An FDA advisory panel recommended approval for a "bionic eye" designed to restore sight for the blind.
The FDA’s Ophthalmic Devices Panel voted 17-2 that the Argus II device’s benefits outweigh any potential risks; 18-1 that a clinical trial demonstrated "a reasonable assurance of safety;" and was unanimously agreed that the proposed minimum age requirement of 25 years is appropriate.
The "bionic eye," which uses a head-worn camera to capture a scene and process it into electrical signals that are then sent to the cells in the eye, may pose long-term risks that increase over time, according to panel documents released ahead of the meeting. Nevertheless, the panel agreed that the federal watchdog agency ought to grant a humanitarian device exemption for the Argus II retinal prosthesis.
The FDA is not obliged to abide by the panel’s ruling, but usually follows its advisory boards’ recommendations.
In a small study conducted in support of the FDA application, 30% of Argus II recipients required multiple revision surgeries to manage adverse events more than 2.5 years after the procedure. More than 40% experienced non-serious "fibrotic events," which include retinal detachment and retinal tears, and 10% suffered serious fibrotic events.

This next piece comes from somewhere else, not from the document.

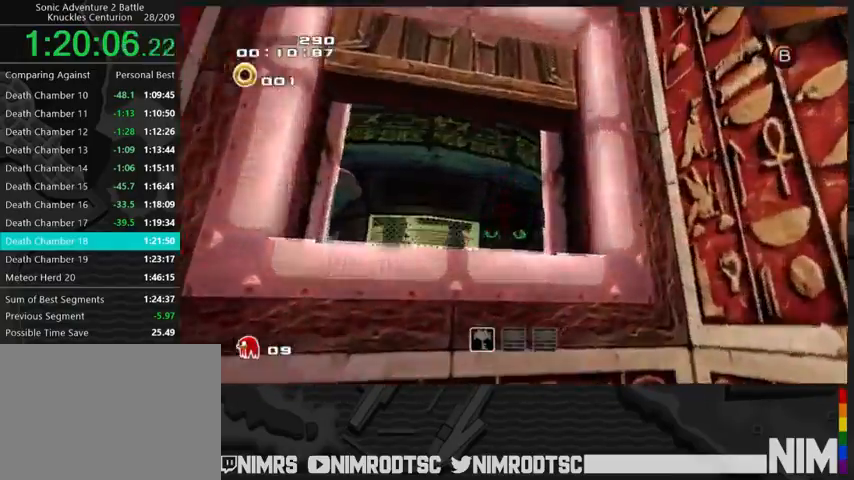
{"dt_ms": 500, "buttons": ["A"], "left_stick": "up-right", "right_stick": "center", "button_events": [[300, "A", "down"]]}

"While there are concerns regarding the safety profile based on premarket data, there is also concern about the possibility that the frequency of adverse events could increase over time and/or the events could worsen in severity," according to panel documents
Second Sight is seeking humanitarian device exemption for the Argus II system in patients aged 25 and older who have severe to profound retinitis pigmentosa, experience bare or no light perception in both eyes and have "previous history of useful form vision."

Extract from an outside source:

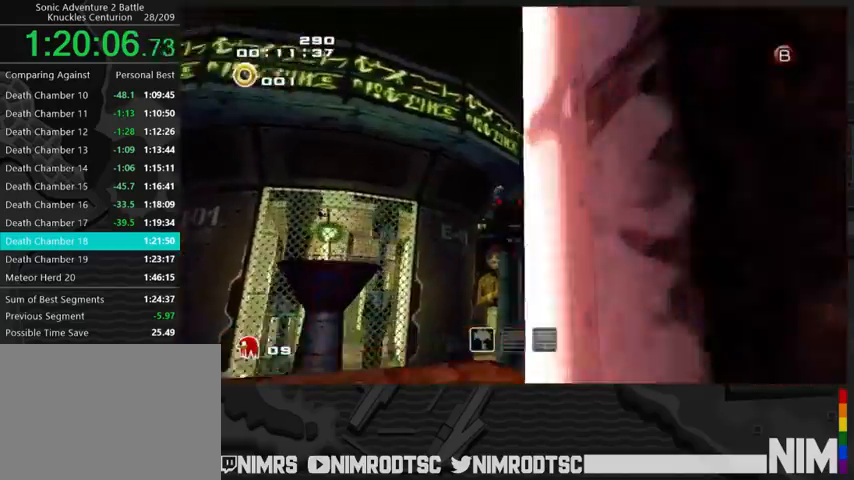
{"dt_ms": 500, "buttons": ["A"], "left_stick": "up", "right_stick": "center", "button_events": []}
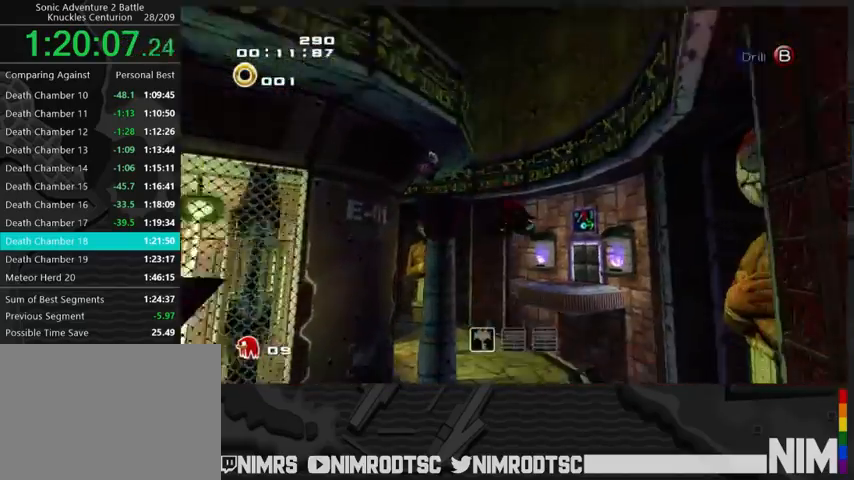
{"dt_ms": 500, "buttons": ["A"], "left_stick": "up", "right_stick": "center", "button_events": []}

The FDA’s HDE approval system is designed to incentivize development in devices that treat conditions affecting 4,000 or fewer people in the U.S. each year. The application system is similar to the pre-market approval process with the exception that the device maker isn’t held to the same efficacy standards as long as the device can demonstrate safety.
The implant, which may be surgically place in one or both eyes, includes an antenna, an electronics case and an electrode array, according to the company’s website. The external equipment includes glasses, a video processing unit and a cable.

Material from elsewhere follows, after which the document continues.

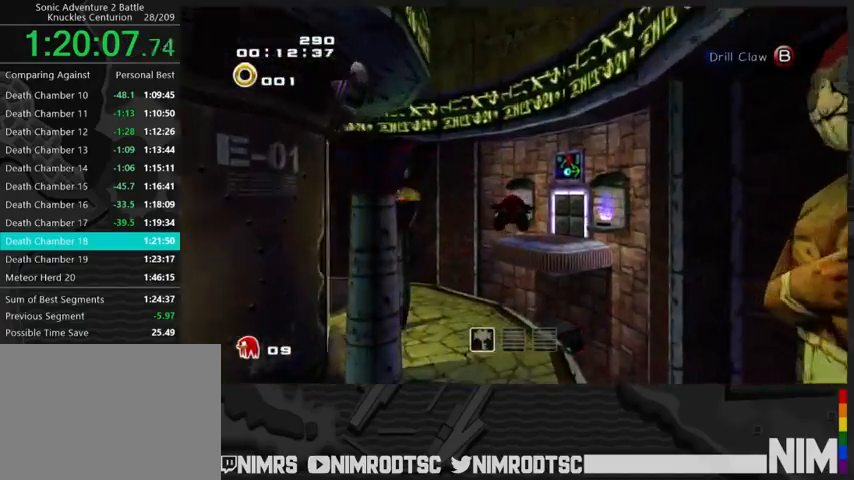
{"dt_ms": 500, "buttons": ["A"], "left_stick": "up", "right_stick": "center", "button_events": []}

Should Argus II win FDA approval, it will be the 1st retinal prosthesis on the U.S. market, according to panel documents.
The panel will also consider whether clinical studies for the Argus II are enough to demonstrate safety and efficacy. Second Sight conducted a study involving 30 patients who were implanted with 2 different device configurations, neither of which match the version of the device being considered for market approval.
In addition, the study was non-randomized, researchers were un-blinded and "numerous modifications" were made during the course of the trial, according to a note to panelists.
The Argus II won CE Mark approval in the European Union last year. The device is also in the midst of a 3-year U.S. clinical trial, expected to enroll 30 patients and close in July 2014, according to regulatory filings.